→ WHAT THE TASK REQUIRES:
Retype every line of the following data verbatim, keeping the original line breaks, spacing, and characters unchanged.

→ Transcribed page text:
######
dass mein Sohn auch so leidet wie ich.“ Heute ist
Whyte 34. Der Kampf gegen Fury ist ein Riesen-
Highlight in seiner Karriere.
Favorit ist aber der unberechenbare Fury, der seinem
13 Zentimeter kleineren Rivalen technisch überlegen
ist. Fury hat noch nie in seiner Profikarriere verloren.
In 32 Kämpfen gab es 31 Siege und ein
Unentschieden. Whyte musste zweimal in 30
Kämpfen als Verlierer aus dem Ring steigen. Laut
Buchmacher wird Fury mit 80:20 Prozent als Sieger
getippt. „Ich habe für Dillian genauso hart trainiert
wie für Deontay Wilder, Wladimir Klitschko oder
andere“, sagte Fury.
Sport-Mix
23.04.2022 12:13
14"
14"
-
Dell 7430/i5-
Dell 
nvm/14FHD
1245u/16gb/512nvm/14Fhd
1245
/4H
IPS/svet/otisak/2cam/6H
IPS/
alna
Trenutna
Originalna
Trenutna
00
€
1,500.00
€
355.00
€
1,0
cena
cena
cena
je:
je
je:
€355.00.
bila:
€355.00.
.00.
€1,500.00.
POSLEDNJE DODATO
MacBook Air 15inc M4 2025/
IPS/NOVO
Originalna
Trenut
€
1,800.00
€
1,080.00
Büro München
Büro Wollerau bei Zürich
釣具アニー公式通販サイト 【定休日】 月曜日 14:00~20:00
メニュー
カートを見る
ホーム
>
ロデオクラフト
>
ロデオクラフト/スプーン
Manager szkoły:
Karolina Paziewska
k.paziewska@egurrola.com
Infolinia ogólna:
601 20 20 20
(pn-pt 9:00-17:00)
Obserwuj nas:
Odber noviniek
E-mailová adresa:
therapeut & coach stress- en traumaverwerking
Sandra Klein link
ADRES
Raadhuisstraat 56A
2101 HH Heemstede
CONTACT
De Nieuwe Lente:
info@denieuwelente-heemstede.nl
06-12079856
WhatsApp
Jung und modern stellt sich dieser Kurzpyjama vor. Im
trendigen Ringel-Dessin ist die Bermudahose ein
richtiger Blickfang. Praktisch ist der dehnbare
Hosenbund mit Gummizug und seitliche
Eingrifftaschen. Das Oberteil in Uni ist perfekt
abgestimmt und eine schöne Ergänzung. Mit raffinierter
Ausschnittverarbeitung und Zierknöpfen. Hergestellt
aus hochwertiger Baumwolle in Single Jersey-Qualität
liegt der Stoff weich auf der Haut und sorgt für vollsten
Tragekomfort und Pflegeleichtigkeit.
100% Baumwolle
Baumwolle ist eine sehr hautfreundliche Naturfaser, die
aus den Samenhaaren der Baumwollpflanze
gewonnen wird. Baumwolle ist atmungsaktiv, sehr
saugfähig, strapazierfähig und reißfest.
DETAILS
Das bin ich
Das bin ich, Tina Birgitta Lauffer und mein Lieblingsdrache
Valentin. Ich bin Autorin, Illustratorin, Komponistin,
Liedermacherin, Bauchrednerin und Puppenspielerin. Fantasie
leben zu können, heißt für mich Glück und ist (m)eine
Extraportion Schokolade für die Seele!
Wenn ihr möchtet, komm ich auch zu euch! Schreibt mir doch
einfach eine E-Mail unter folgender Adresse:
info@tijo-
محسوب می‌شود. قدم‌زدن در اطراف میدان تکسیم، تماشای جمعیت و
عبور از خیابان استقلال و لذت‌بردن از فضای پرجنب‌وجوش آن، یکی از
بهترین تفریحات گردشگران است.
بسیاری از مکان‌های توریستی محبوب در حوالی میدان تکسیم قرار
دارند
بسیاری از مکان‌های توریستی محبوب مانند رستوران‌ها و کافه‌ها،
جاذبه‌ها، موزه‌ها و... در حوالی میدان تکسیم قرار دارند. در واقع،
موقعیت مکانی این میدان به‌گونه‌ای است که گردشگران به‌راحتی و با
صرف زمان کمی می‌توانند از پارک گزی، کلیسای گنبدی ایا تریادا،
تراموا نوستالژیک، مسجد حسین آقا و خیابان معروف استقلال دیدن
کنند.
######
→ EXERCISE OUTPUT:
dass mein Sohn auch so leidet wie ich.“ Heute ist
Whyte 34. Der Kampf gegen Fury ist ein Riesen-
Highlight in seiner Karriere.
Favorit ist aber der unberechenbare Fury, der seinem
13 Zentimeter kleineren Rivalen technisch überlegen
ist. Fury hat noch nie in seiner Profikarriere verloren.
In 32 Kämpfen gab es 31 Siege und ein
Unentschieden. Whyte musste zweimal in 30
Kämpfen als Verlierer aus dem Ring steigen. Laut
Buchmacher wird Fury mit 80:20 Prozent als Sieger
getippt. „Ich habe für Dillian genauso hart trainiert
wie für Deontay Wilder, Wladimir Klitschko oder
andere“, sagte Fury.
Sport-Mix
23.04.2022 12:13
14"
14"
-
Dell 7430/i5-
Dell 
nvm/14FHD
1245u/16gb/512nvm/14Fhd
1245
/4H
IPS/svet/otisak/2cam/6H
IPS/
alna
Trenutna
Originalna
Trenutna
00
€
1,500.00
€
355.00
€
1,0
cena
cena
cena
je:
je
je:
€355.00.
bila:
€355.00.
.00.
€1,500.00.
POSLEDNJE DODATO
MacBook Air 15inc M4 2025/
IPS/NOVO
Originalna
Trenut
€
1,800.00
€
1,080.00
Büro München
Büro Wollerau bei Zürich
釣具アニー公式通販サイト 【定休日】 月曜日 14:00~20:00
メニュー
カートを見る
ホーム
>
ロデオクラフト
>
ロデオクラフト/スプーン
Manager szkoły:
Karolina Paziewska
k.paziewska@egurrola.com
Infolinia ogólna:
601 20 20 20
(pn-pt 9:00-17:00)
Obserwuj nas:
Odber noviniek
E-mailová adresa:
therapeut & coach stress- en traumaverwerking
Sandra Klein link
ADRES
Raadhuisstraat 56A
2101 HH Heemstede
CONTACT
De Nieuwe Lente:
info@denieuwelente-heemstede.nl
06-12079856
WhatsApp
Jung und modern stellt sich dieser Kurzpyjama vor. Im
trendigen Ringel-Dessin ist die Bermudahose ein
richtiger Blickfang. Praktisch ist der dehnbare
Hosenbund mit Gummizug und seitliche
Eingrifftaschen. Das Oberteil in Uni ist perfekt
abgestimmt und eine schöne Ergänzung. Mit raffinierter
Ausschnittverarbeitung und Zierknöpfen. Hergestellt
aus hochwertiger Baumwolle in Single Jersey-Qualität
liegt der Stoff weich auf der Haut und sorgt für vollsten
Tragekomfort und Pflegeleichtigkeit.
100% Baumwolle
Baumwolle ist eine sehr hautfreundliche Naturfaser, die
aus den Samenhaaren der Baumwollpflanze
gewonnen wird. Baumwolle ist atmungsaktiv, sehr
saugfähig, strapazierfähig und reißfest.
DETAILS
Das bin ich
Das bin ich, Tina Birgitta Lauffer und mein Lieblingsdrache
Valentin. Ich bin Autorin, Illustratorin, Komponistin,
Liedermacherin, Bauchrednerin und Puppenspielerin. Fantasie
leben zu können, heißt für mich Glück und ist (m)eine
Extraportion Schokolade für die Seele!
Wenn ihr möchtet, komm ich auch zu euch! Schreibt mir doch
einfach eine E-Mail unter folgender Adresse:
info@tijo-
محسوب می‌شود. قدم‌زدن در اطراف میدان تکسیم، تماشای جمعیت و
عبور از خیابان استقلال و لذت‌بردن از فضای پرجنب‌وجوش آن، یکی از
بهترین تفریحات گردشگران است.
بسیاری از مکان‌های توریستی محبوب در حوالی میدان تکسیم قرار
دارند
بسیاری از مکان‌های توریستی محبوب مانند رستوران‌ها و کافه‌ها،
جاذبه‌ها، موزه‌ها و... در حوالی میدان تکسیم قرار دارند. در واقع،
موقعیت مکانی این میدان به‌گونه‌ای است که گردشگران به‌راحتی و با
صرف زمان کمی می‌توانند از پارک گزی، کلیسای گنبدی ایا تریادا،
تراموا نوستالژیک، مسجد حسین آقا و خیابان معروف استقلال دیدن
کنند.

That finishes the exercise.